The third pattern is specialization-based multi-agent: different specialized agents (coding, document analysis, research, writing) orchestrated by a coordinator agent using Opus 4.7 for routing decisions. The 1 million token context window allows the coordinator agent to maintain full context of all specialized agents.
For enterprises wanting to build on these patterns, the how to implement AI agents with Claude guide is the operational reference. Maverick AI designs and implements enterprise agentic architectures with Claude Opus 4.7 — if you're building agentic workflows for your organization, let's talk.
Current limitations of agents with Opus 4.7
Opus 4.7's improvements don't eliminate the structural limitations of current agentic workflows. An honest assessment is necessary before planning production deployments.
The first limitation is cost. An agent using Opus 4.7 for long and complex tasks consumes a significant volume of tokens — both in input (the entire workflow context) and output (reasoning steps and intermediate outputs). For high-volume workflows, the cost can be relevant. API budget planning is a necessary step before deployment.

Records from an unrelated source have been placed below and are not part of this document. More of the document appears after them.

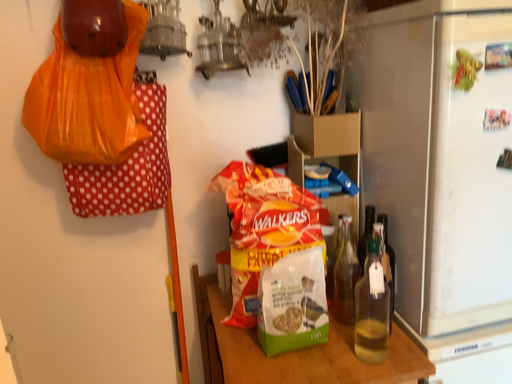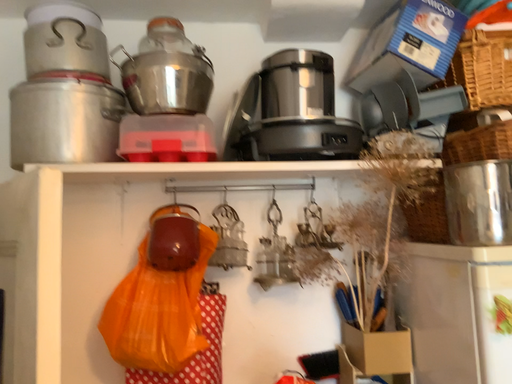
Question: How did the camera likely rotate when shooting the video?

Choices:
 (A) rotated downward
 (B) rotated upward

Answer: (B)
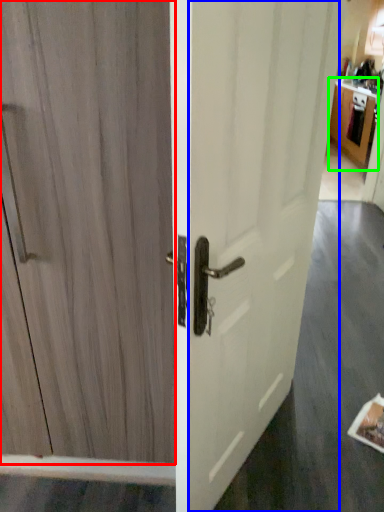
Question: Estimate the real-world distances between objects in this image. Which object is closer to door (highlighted by a red box), screen door (highlighted by a blue box) or cabinetry (highlighted by a green box)?

Choices:
 (A) screen door
 (B) cabinetry

Answer: (A)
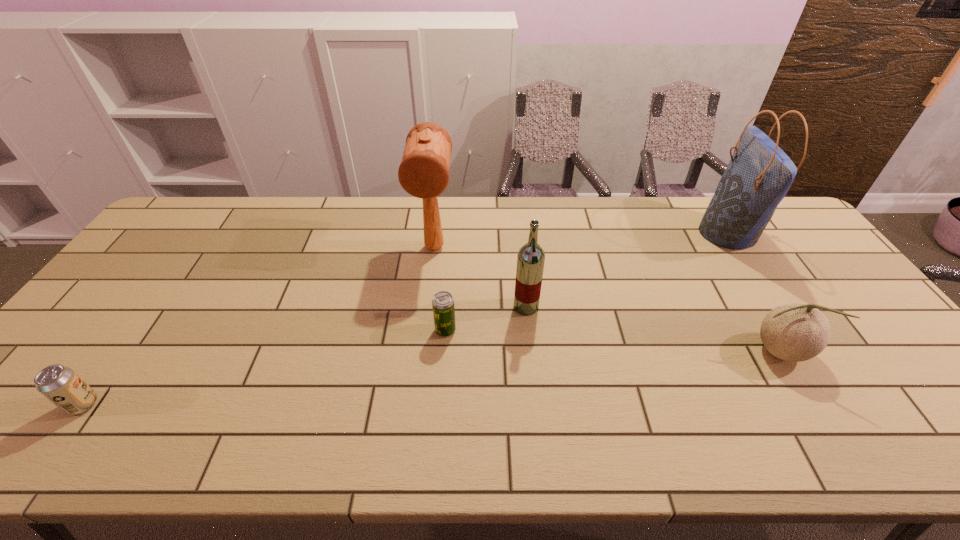
This screenshot has width=960, height=540. I want to click on free point located on the right of the liquor, so click(638, 307).

Locate an element on the screen. The width and height of the screenshot is (960, 540). blank area located on the back of the fourth tallest object is located at coordinates click(718, 249).

Identify the location of vacant space located 0.250m on the back of the right beer can. (450, 260).

You are a GUI agent. You are given a task and a screenshot of the screen. Output one action in this format:
    pyautogui.click(x=<x>, y=<y>)
    Task: Click on the blank space located on the back of the nearest object
    This screenshot has height=540, width=960.
    Given the screenshot: What is the action you would take?
    pyautogui.click(x=122, y=350)

The width and height of the screenshot is (960, 540). I want to click on shopping bag located at the far edge, so click(759, 174).

Locate an element on the screen. mallet that is at the far edge is located at coordinates (424, 170).

Where is `object at the left edge`? This screenshot has width=960, height=540. object at the left edge is located at coordinates (59, 384).

Identify the location of object at the right edge. (759, 174).

Locate an element on the screen. Image resolution: width=960 pixels, height=540 pixels. object that is at the far right corner is located at coordinates (759, 174).

In the image, there is a desktop. At what (x,y) coordinates should I click in order to perform the action: click on vacant region at the far edge. Please return your answer as a coordinate pair (x, y). Looking at the image, I should click on (355, 200).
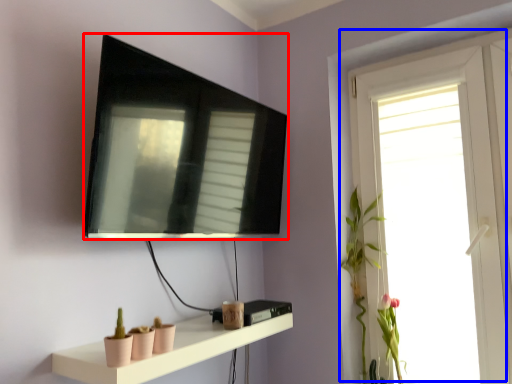
Question: Which object is closer to the camera taking this photo, television (highlighted by a red box) or window (highlighted by a blue box)?

Choices:
 (A) television
 (B) window

Answer: (A)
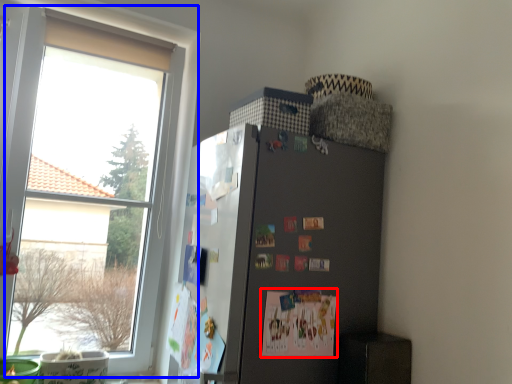
Question: Which object is further to the camera taking this photo, postcard (highlighted by a red box) or window (highlighted by a blue box)?

Choices:
 (A) postcard
 (B) window

Answer: (B)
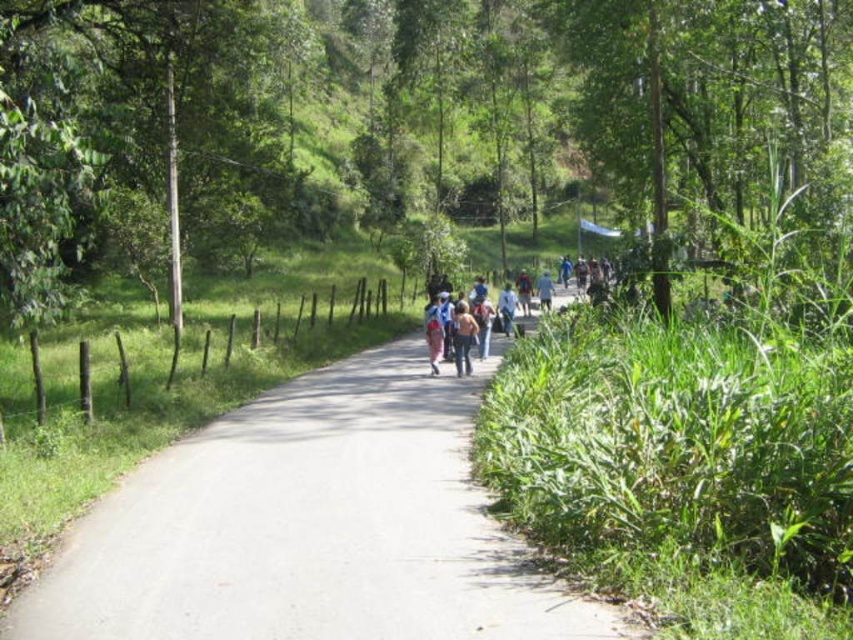
Question: Which point is closer to the camera?

Choices:
 (A) (515, 330)
 (B) (465, 372)
 (C) (339, 518)

Answer: (C)

Question: Which is nearer to the denim jacket at center?

Choices:
 (A) gray asphalt road at center
 (B) matte blue backpack at center

Answer: (B)

Question: Which object is the closest to the denim jacket at center?

Choices:
 (A) gray asphalt road at center
 (B) matte blue backpack at center

Answer: (B)

Question: Is gray asphalt road at center wider than denim jacket at center?

Choices:
 (A) yes
 (B) no

Answer: (A)

Question: Considering the relative positions of matte blue backpack at center and denim jacket at center in the image provided, where is matte blue backpack at center located with respect to denim jacket at center?

Choices:
 (A) above
 (B) below

Answer: (A)

Question: Can you confirm if gray asphalt road at center is positioned to the left of matte blue backpack at center?

Choices:
 (A) no
 (B) yes

Answer: (B)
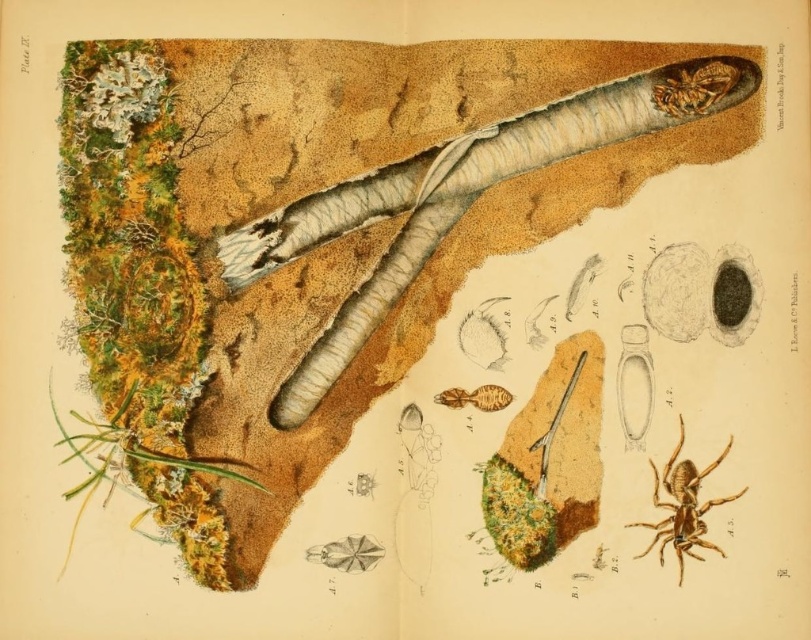
Question: Which point is closer to the camera taking this photo?

Choices:
 (A) (694, 102)
 (B) (462, 403)
 (C) (350, 314)

Answer: (B)

Question: Is white textured worm at center bigger than brown matte spider at center?

Choices:
 (A) yes
 (B) no

Answer: (A)

Question: Which object appears closest to the camera in this image?

Choices:
 (A) white textured worm at center
 (B) shiny brown beetle at upper right

Answer: (A)

Question: Is brown matte spider at center further to the viewer compared to shiny brown beetle at upper right?

Choices:
 (A) no
 (B) yes

Answer: (A)

Question: Where is white textured worm at center located in relation to brown matte spider at center in the image?

Choices:
 (A) left
 (B) right

Answer: (A)

Question: Which point is farther to the camera?

Choices:
 (A) (526, 113)
 (B) (492, 388)

Answer: (A)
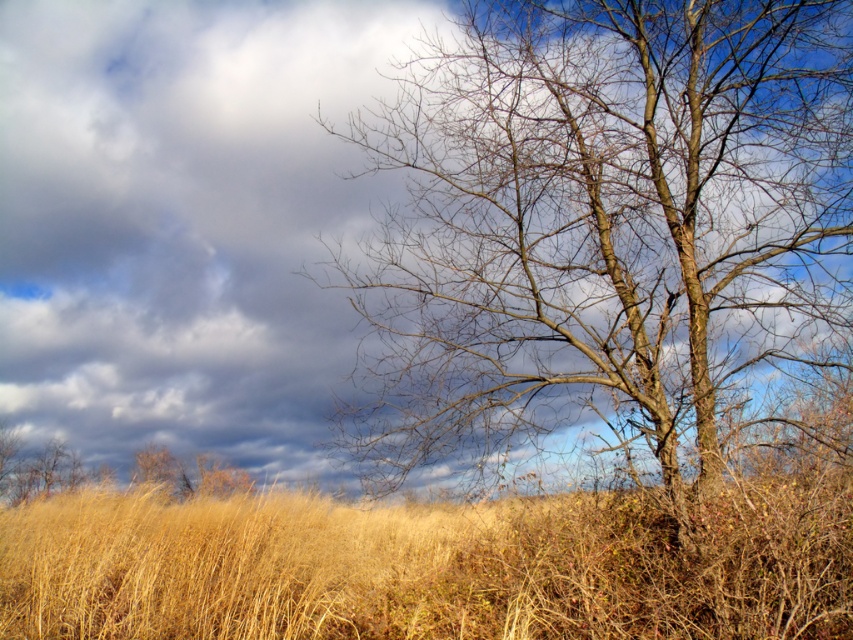
Question: Which object appears closest to the camera in this image?

Choices:
 (A) bark textured tree at right
 (B) dry grass at center

Answer: (B)

Question: Which point is closer to the camera?

Choices:
 (A) (541, 16)
 (B) (219, 625)

Answer: (A)

Question: Which of the following is the closest to the observer?

Choices:
 (A) click(772, 93)
 (B) click(366, 625)

Answer: (A)

Question: Is the position of bark textured tree at right less distant than that of dry grass at center?

Choices:
 (A) no
 (B) yes

Answer: (A)

Question: Does bark textured tree at right come behind dry grass at center?

Choices:
 (A) no
 (B) yes

Answer: (B)

Question: Is bark textured tree at right in front of dry grass at center?

Choices:
 (A) no
 (B) yes

Answer: (A)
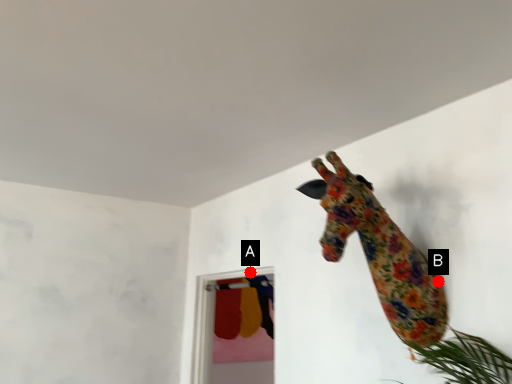
Question: Two points are circled on the image, labeled by A and B beside each circle. Which point is closer to the camera?

Choices:
 (A) A is closer
 (B) B is closer

Answer: (B)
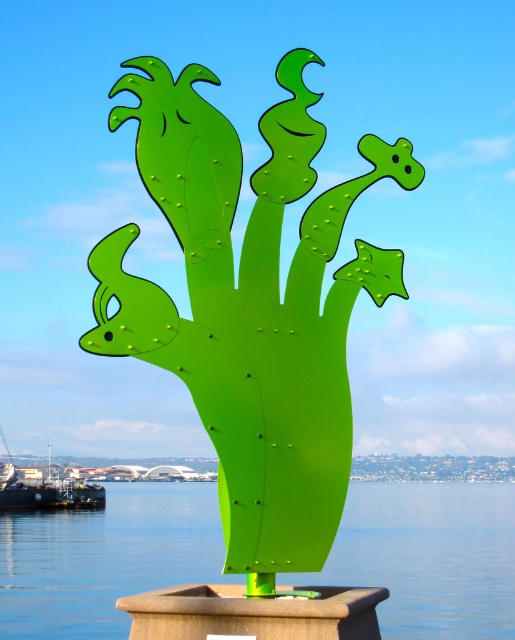
You are an art student analyzing the sculpture and the water in the image. Which object is closer to you, the green metallic sculpture at center or the green plastic water at center?

The green metallic sculpture at center is closer to you than the green plastic water at center.

You are an art curator planning to move the green metallic sculpture at center and the green plastic water at center to a new exhibition space. The new space has a 2x2 meter platform. Considering their sizes, which object should be placed first to ensure both fit properly?

The green metallic sculpture at center has a smaller size compared to green plastic water at center. Therefore, place the green plastic water at center first as it is larger, then position the smaller green metallic sculpture at center next to ensure both fit on the 2x2 meter platform.

You are standing at the point marked as point (x=250, y=307) in the image. What object is located exactly at that point?

The green metallic sculpture at center is located exactly at point (x=250, y=307).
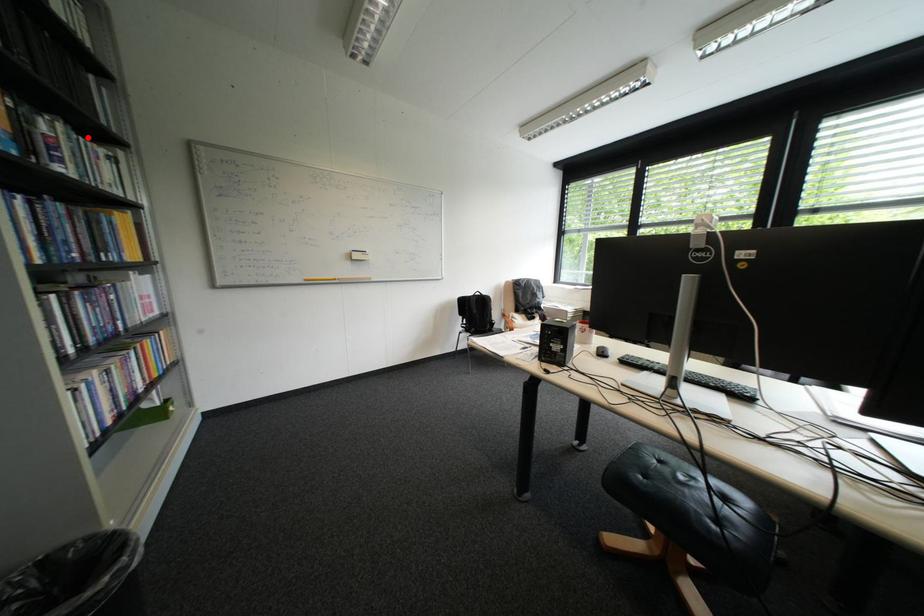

The second limitation is latency. Even with `xhigh` instead of `max`, complex agentic workflows have latencies of minutes, not seconds. For tasks where time-to-result is critical (real-time responses, interactive user interfaces), agents with Opus 4.7 are not the appropriate solution.
The third limitation is error handling. Notion Agent's +14% means Opus 4.7 completes more tasks successfully — but any remaining failure margin on complex tasks is not negligible. Production agentic workflows must include robust error handling, manual fallbacks and output monitoring.
The fourth limitation is supervisability. Agents completing long tasks autonomously produce output difficult to verify in its entirety. Defining control checkpoints and output verification criteria is an essential part of responsible agentic workflow design.